I believe this is one of the main reasons most artists keep their processes a secret. Baring your entire soul for the world all the time is exhausting. What is released publicly is only a highly refined and focused sliver of such a soul, and the rest is tightly protected from prying eyes.
For me, the Internet was a red herring to being an artistic person. "Chock full of all the world's information," you understand, but also chock full of many other inseparable elements that are too stressful to be worth it. Thankfully realizing this means I can cut down my smartphone usage to 10 minutes a day at most; far too many important things to work on instead.
The most I will ever accept from the Internet is practical advice on how to accomplish certain techniques, but the rest I had no choice but to discard to have any hope at improvement and positive well-being. That includes professional critique online. I used to hang on to the belief I needed people on the Internet to judge me so I could improve, even if they were actual teachers, but I realized I could just as easily get private lessons in the real world. I feel a better connection to human instructors than chat threads. And a lot of art involves the perception of the world as it really is, not a virtual counterpart to it.

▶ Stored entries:

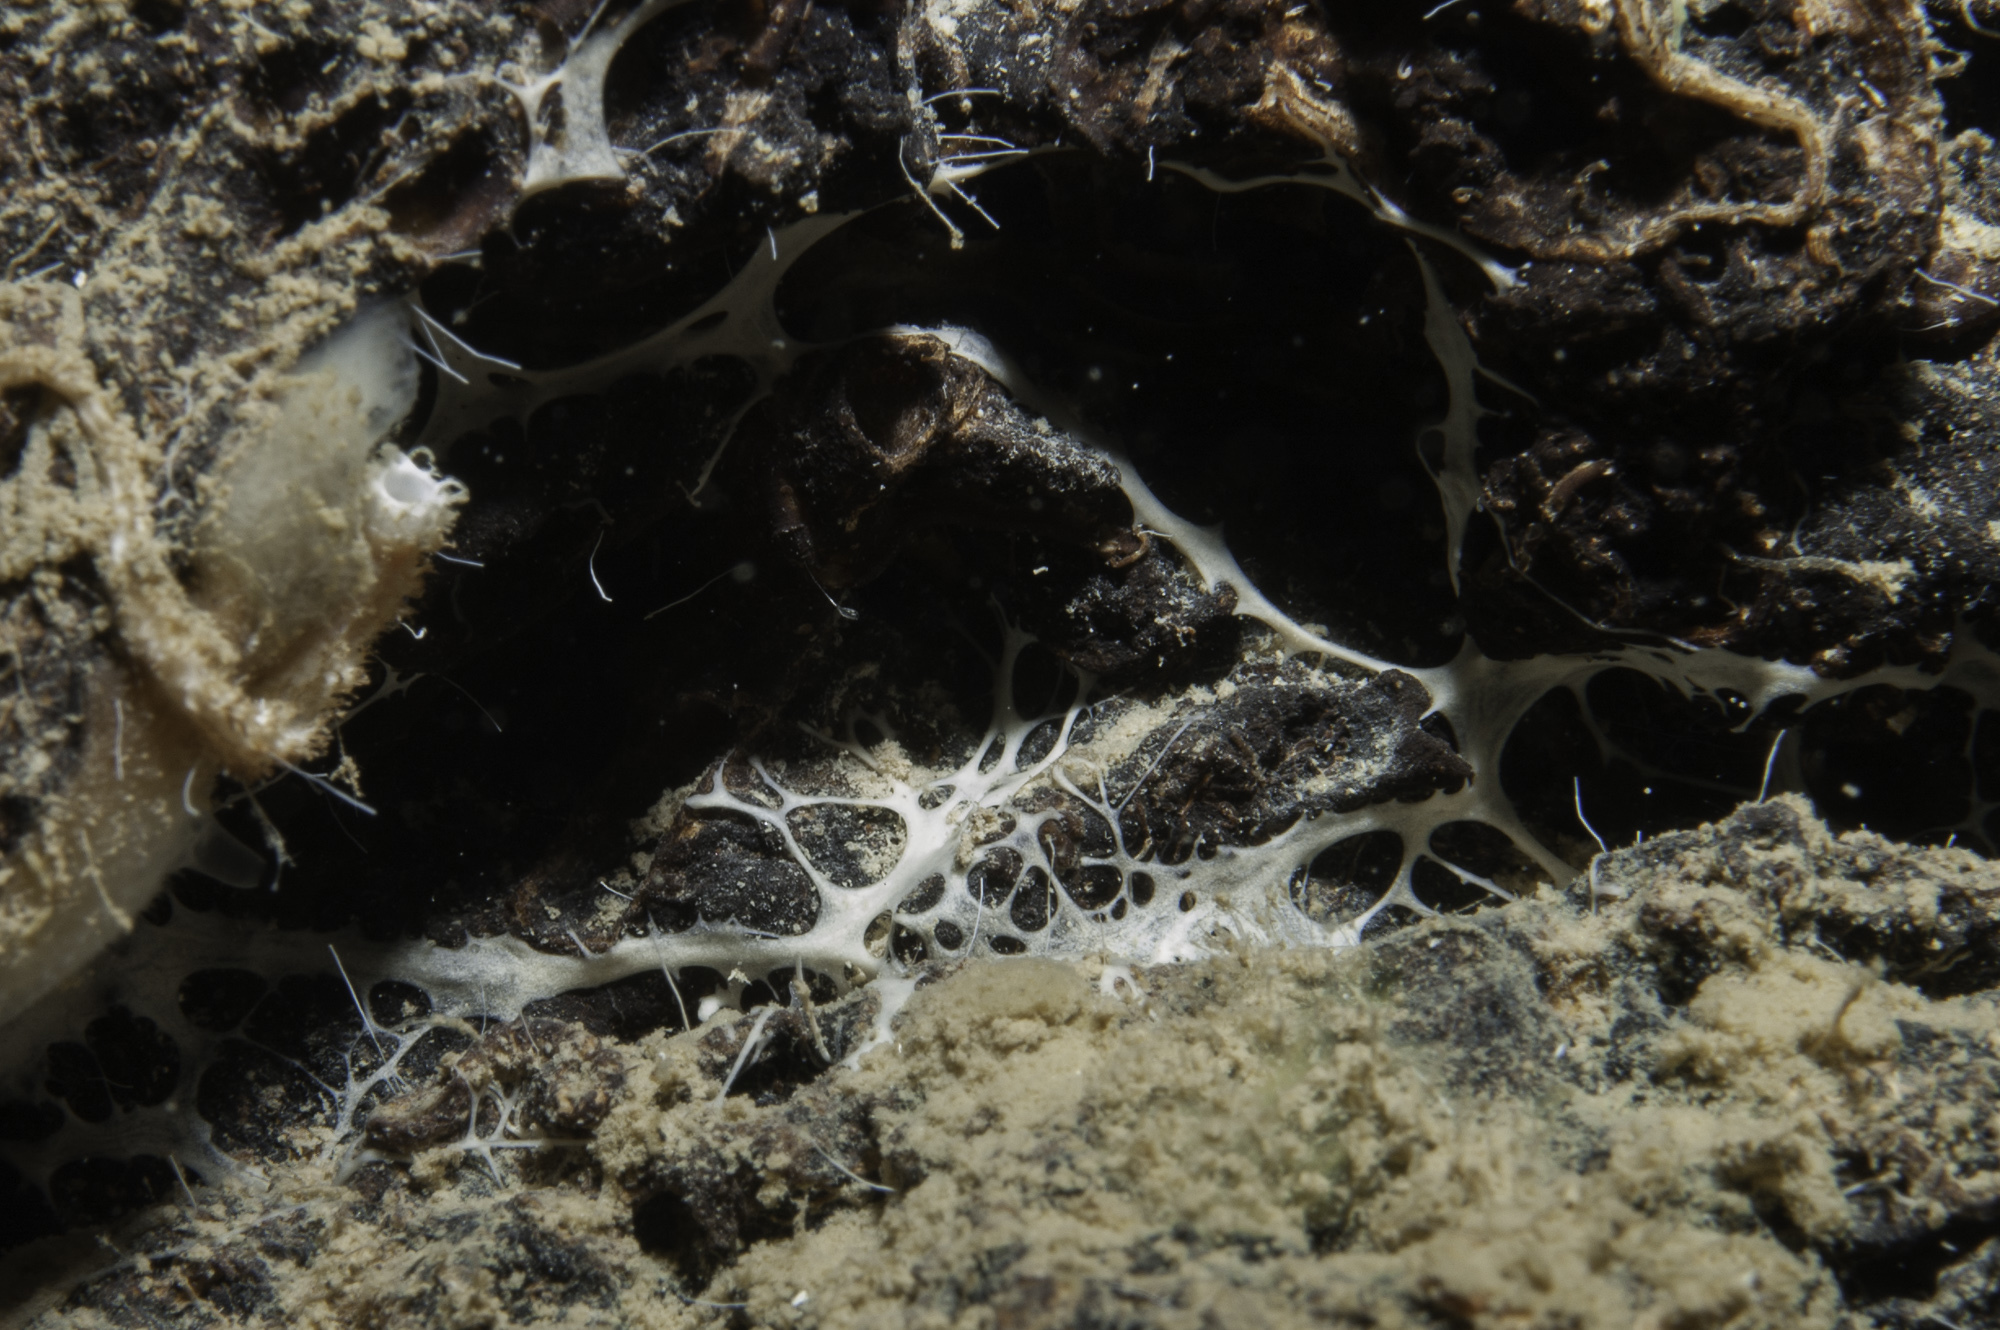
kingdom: Animalia
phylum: Porifera
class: Demospongiae
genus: Myceliospongia
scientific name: Myceliospongia araneosa
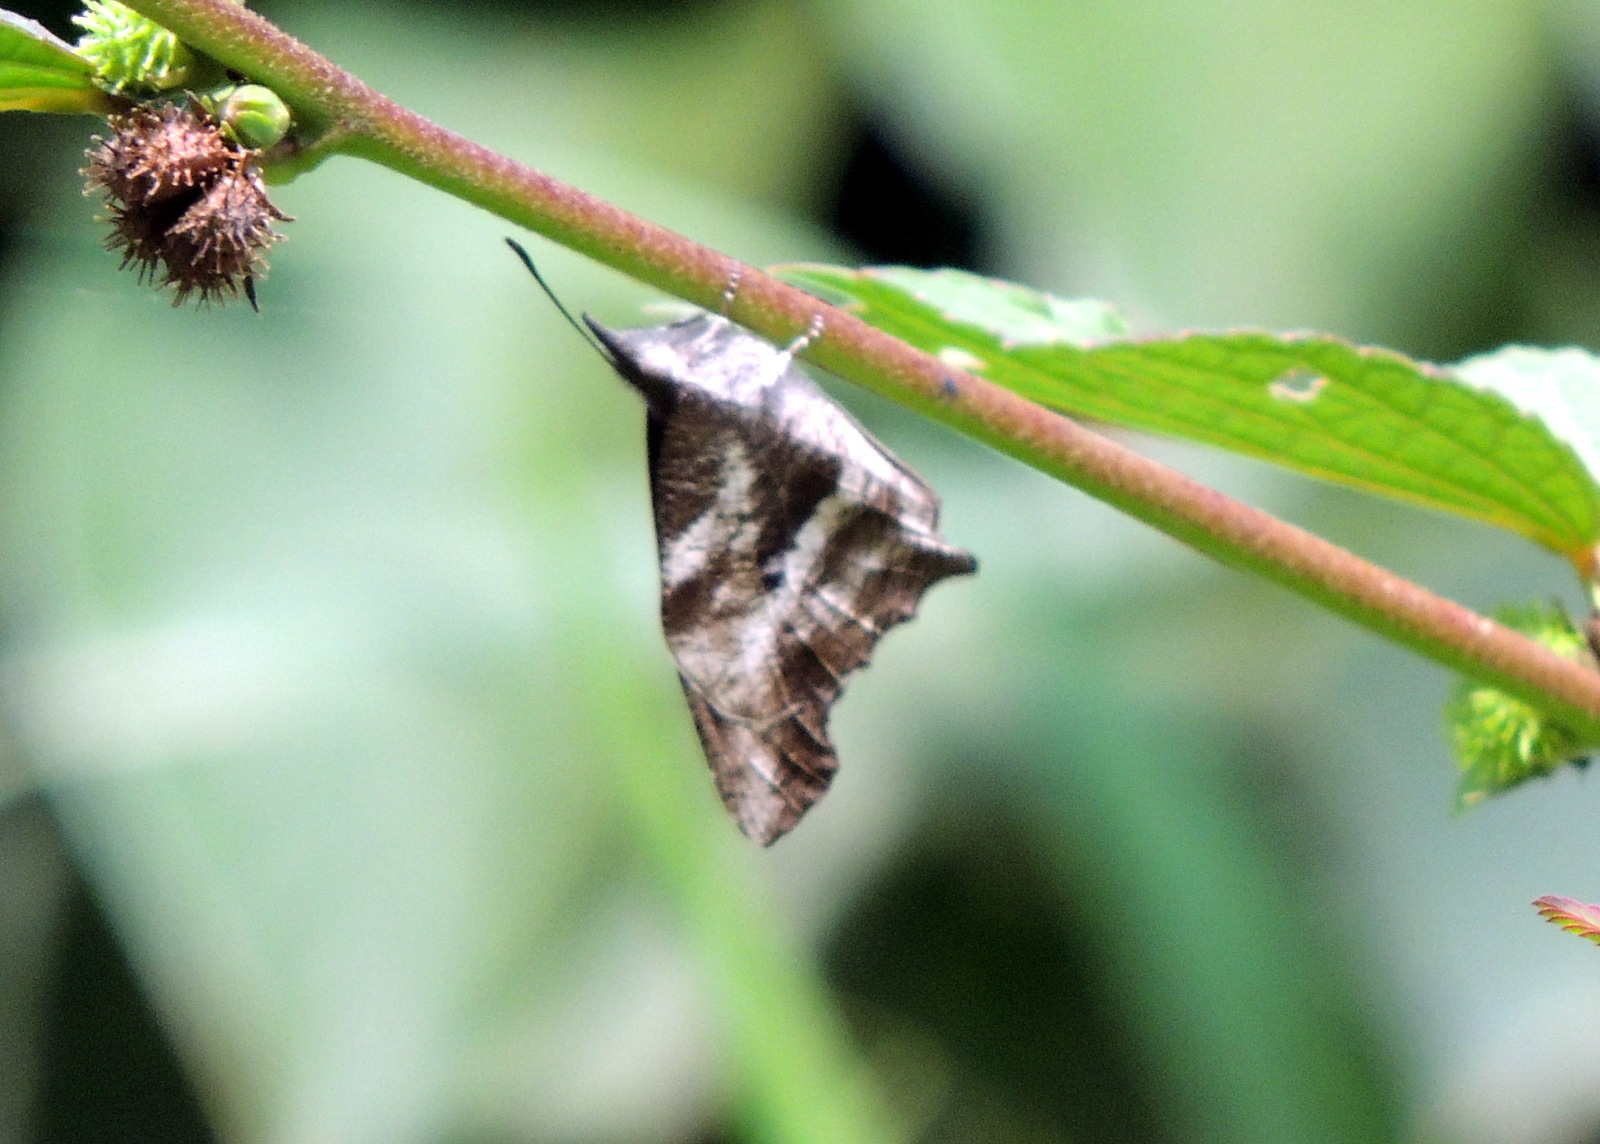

▶ WORK TO COMPLETE:
Write the next part of the passage about art and the Internet, picking up after its final sentence. These rows have no connection to the passage about art and the Internet.

▶ EXERCISE OUTPUT:
cootsnuck 2 days ago [-]
I feel like you've expressed something I've been struggling to put into words for awhile now.
Sometime around a decade ago, a switch flipped for me and "being online" in such a transparent way just felt incredibly uncomfortable for me. And for some reason this drastic change has been so curious to me for awhile. Because I actually am someone who loves discourse. I enjoy talking to strangers and learning about them (in moderation) and I've never had a problem having a pointed opinion and discussing it. Back when FB felt "small" and had a greater balance of text posts vs images/video, I relished posting and discussing with my network.
But like I said, something changed and yes it was around the time that political discourse took a turn to say the least. And while that may very well be a factor, it doesn't fully explain my overwhelming discomfort with the idea of "putting myself out there" online in any meaningful way.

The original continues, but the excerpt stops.